(Input records begins)

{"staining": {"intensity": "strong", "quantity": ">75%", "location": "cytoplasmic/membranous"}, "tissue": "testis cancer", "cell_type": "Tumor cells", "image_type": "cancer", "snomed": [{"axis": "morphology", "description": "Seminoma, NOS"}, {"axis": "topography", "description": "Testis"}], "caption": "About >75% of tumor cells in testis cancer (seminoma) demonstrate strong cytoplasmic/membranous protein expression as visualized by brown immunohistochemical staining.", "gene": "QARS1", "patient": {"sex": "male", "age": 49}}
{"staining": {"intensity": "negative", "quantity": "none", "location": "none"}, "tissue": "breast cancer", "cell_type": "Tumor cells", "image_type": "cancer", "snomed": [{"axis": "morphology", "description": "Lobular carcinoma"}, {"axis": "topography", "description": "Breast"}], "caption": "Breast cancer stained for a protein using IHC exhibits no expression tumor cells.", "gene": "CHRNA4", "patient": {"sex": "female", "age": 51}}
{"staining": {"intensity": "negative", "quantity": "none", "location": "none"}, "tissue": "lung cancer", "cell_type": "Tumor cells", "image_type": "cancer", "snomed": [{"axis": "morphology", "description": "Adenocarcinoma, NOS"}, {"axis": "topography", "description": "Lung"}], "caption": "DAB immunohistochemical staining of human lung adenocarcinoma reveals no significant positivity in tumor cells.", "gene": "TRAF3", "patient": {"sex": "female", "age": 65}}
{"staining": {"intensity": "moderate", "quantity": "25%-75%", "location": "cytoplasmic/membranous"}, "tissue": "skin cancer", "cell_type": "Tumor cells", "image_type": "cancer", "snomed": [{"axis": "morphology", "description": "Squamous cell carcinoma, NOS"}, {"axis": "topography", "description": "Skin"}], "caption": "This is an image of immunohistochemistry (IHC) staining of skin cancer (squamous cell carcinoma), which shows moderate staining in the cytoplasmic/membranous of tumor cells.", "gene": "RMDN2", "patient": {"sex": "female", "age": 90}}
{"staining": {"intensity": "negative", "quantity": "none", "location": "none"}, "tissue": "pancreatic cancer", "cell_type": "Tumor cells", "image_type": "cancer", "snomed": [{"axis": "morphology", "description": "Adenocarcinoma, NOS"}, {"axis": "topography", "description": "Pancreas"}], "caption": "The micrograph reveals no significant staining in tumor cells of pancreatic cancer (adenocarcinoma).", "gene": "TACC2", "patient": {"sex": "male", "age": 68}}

(Input records ends)

What the task asks → What is needed is an exact repetition of all the entries above.

Response box →
{"staining": {"intensity": "strong", "quantity": ">75%", "location": "cytoplasmic/membranous"}, "tissue": "testis cancer", "cell_type": "Tumor cells", "image_type": "cancer", "snomed": [{"axis": "morphology", "description": "Seminoma, NOS"}, {"axis": "topography", "description": "Testis"}], "caption": "About >75% of tumor cells in testis cancer (seminoma) demonstrate strong cytoplasmic/membranous protein expression as visualized by brown immunohistochemical staining.", "gene": "QARS1", "patient": {"sex": "male", "age": 49}}
{"staining": {"intensity": "negative", "quantity": "none", "location": "none"}, "tissue": "breast cancer", "cell_type": "Tumor cells", "image_type": "cancer", "snomed": [{"axis": "morphology", "description": "Lobular carcinoma"}, {"axis": "topography", "description": "Breast"}], "caption": "Breast cancer stained for a protein using IHC exhibits no expression tumor cells.", "gene": "CHRNA4", "patient": {"sex": "female", "age": 51}}
{"staining": {"intensity": "negative", "quantity": "none", "location": "none"}, "tissue": "lung cancer", "cell_type": "Tumor cells", "image_type": "cancer", "snomed": [{"axis": "morphology", "description": "Adenocarcinoma, NOS"}, {"axis": "topography", "description": "Lung"}], "caption": "DAB immunohistochemical staining of human lung adenocarcinoma reveals no significant positivity in tumor cells.", "gene": "TRAF3", "patient": {"sex": "female", "age": 65}}
{"staining": {"intensity": "moderate", "quantity": "25%-75%", "location": "cytoplasmic/membranous"}, "tissue": "skin cancer", "cell_type": "Tumor cells", "image_type": "cancer", "snomed": [{"axis": "morphology", "description": "Squamous cell carcinoma, NOS"}, {"axis": "topography", "description": "Skin"}], "caption": "This is an image of immunohistochemistry (IHC) staining of skin cancer (squamous cell carcinoma), which shows moderate staining in the cytoplasmic/membranous of tumor cells.", "gene": "RMDN2", "patient": {"sex": "female", "age": 90}}
{"staining": {"intensity": "negative", "quantity": "none", "location": "none"}, "tissue": "pancreatic cancer", "cell_type": "Tumor cells", "image_type": "cancer", "snomed": [{"axis": "morphology", "description": "Adenocarcinoma, NOS"}, {"axis": "topography", "description": "Pancreas"}], "caption": "The micrograph reveals no significant staining in tumor cells of pancreatic cancer (adenocarcinoma).", "gene": "TACC2", "patient": {"sex": "male", "age": 68}}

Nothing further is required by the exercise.